= Nick Mitchell (personal trainer) =

British personal trainer and fitness writer

Nick Mitchell is a British personal trainer and fitness writer.

== Career ==

Mitchell holds two undergraduate degrees in English Literature and Law and in 2009 he set up the first Ultimate Performance (U.P.) personal training gym in London.

In 2017, Mitchell moved to Los Angeles to open U.P. gyms in the United States, beginning with a gym in this city. The Los Angeles gym opened in 2018.

Ultimate Performance currently operates personal training gyms in nine countries across Europe, Asia, the Middle East, Australasia and the United States. Mitchell is Global CEO of Ultimate Performance which has its base of operations in Manchester, England.

He has written and been featured in articles in Men's Health, Men's Fitness, The Daily Telegraph, The Huffington Post, The Independent, AskMen and MailOnline, writing about fitness, exercise, personal training, diet and nutrition.

== Books ==

Mitchell wrote his first book in 2012, Men's Fitness 12 Week Body Plan, in collaboration with Joe Warner, the Editor of Men's Fitness.

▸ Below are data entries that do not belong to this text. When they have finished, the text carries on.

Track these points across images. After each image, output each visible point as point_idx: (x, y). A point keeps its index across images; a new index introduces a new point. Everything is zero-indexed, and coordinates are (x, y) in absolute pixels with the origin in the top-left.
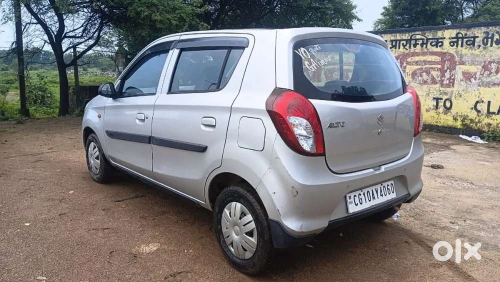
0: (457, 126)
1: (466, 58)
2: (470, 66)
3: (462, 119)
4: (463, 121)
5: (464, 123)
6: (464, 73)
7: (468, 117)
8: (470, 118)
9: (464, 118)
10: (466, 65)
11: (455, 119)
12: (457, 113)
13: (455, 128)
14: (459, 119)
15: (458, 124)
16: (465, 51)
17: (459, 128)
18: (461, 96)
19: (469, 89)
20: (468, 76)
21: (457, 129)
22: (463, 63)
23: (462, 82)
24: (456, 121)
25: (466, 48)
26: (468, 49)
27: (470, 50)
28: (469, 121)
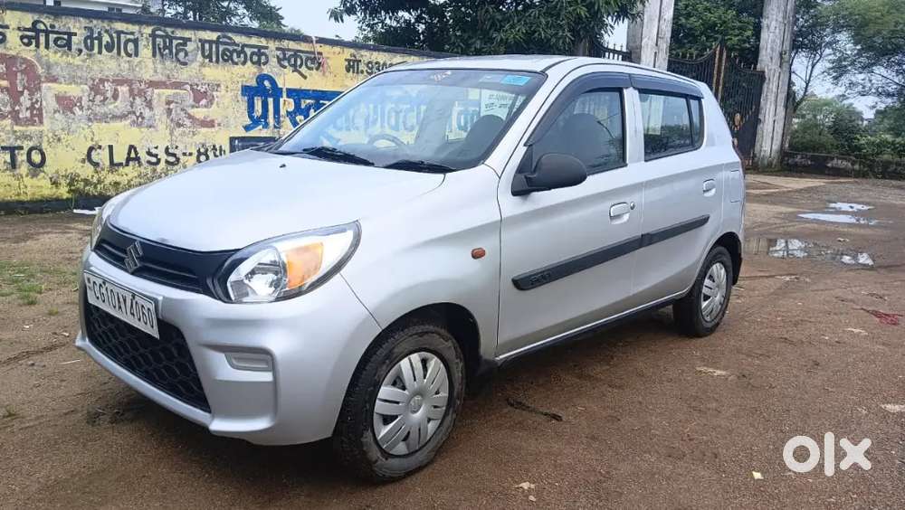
0: (62, 194)
1: (59, 69)
2: (68, 84)
3: (68, 181)
4: (70, 185)
5: (73, 188)
6: (59, 99)
7: (79, 176)
8: (83, 177)
9: (73, 180)
10: (61, 83)
11: (55, 183)
12: (57, 172)
13: (58, 200)
14: (63, 182)
15: (63, 192)
16: (54, 56)
17: (65, 197)
18: (59, 140)
19: (74, 126)
20: (66, 104)
21: (63, 200)
22: (54, 80)
23: (57, 115)
24: (57, 186)
25: (56, 52)
26: (59, 54)
27: (64, 57)
28: (82, 183)
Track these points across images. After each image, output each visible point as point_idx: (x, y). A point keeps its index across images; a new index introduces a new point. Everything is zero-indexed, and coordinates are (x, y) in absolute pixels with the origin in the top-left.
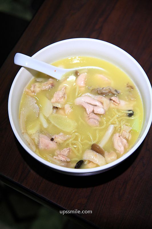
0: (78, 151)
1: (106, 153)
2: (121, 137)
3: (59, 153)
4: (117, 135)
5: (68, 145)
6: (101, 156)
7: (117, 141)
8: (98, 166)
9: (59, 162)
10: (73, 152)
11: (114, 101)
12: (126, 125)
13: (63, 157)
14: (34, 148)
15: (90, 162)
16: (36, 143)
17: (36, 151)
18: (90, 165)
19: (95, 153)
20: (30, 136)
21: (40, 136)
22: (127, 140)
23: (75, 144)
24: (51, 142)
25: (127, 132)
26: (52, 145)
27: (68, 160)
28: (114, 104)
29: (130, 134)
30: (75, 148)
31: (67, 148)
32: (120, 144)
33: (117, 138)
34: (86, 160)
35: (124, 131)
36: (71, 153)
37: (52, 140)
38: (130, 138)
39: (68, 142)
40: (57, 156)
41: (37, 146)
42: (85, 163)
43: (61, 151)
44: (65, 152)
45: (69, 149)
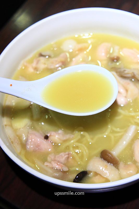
0: (82, 157)
1: (121, 165)
3: (53, 158)
5: (67, 148)
6: (113, 168)
8: (107, 181)
9: (50, 171)
10: (74, 158)
13: (58, 164)
14: (18, 148)
15: (96, 174)
16: (24, 142)
17: (20, 153)
18: (96, 179)
19: (105, 163)
20: (15, 130)
21: (30, 132)
23: (77, 147)
24: (45, 141)
26: (46, 146)
27: (66, 169)
30: (77, 153)
31: (66, 152)
34: (91, 172)
36: (70, 160)
37: (46, 137)
39: (67, 144)
40: (50, 163)
41: (24, 145)
42: (90, 175)
43: (57, 156)
44: (63, 157)
45: (69, 154)
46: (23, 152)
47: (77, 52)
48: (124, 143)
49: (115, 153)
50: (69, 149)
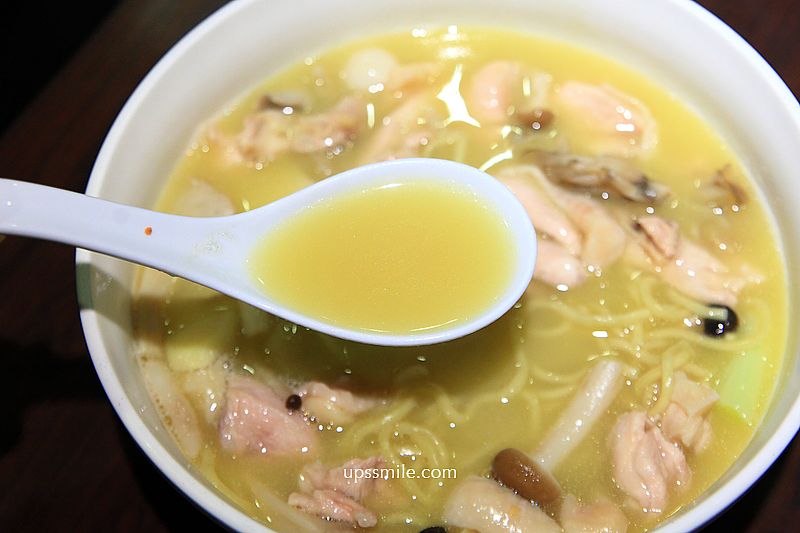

His first two books, Men's Fitness 12 Week Body Plan and Your Ultimate Body Transformation Plan, both reached Number 2 in the Amazon bestseller list. His books have been translated into multiple languages, including Chinese.

In 2017, Mitchell published his third book, the first in the U.P. Encyclopaedia of Personal Training series: Principles of Muscle Building Program Design with Body Transformation Meal Plan Design. In 2018 he followed up with Volume 2 of the series.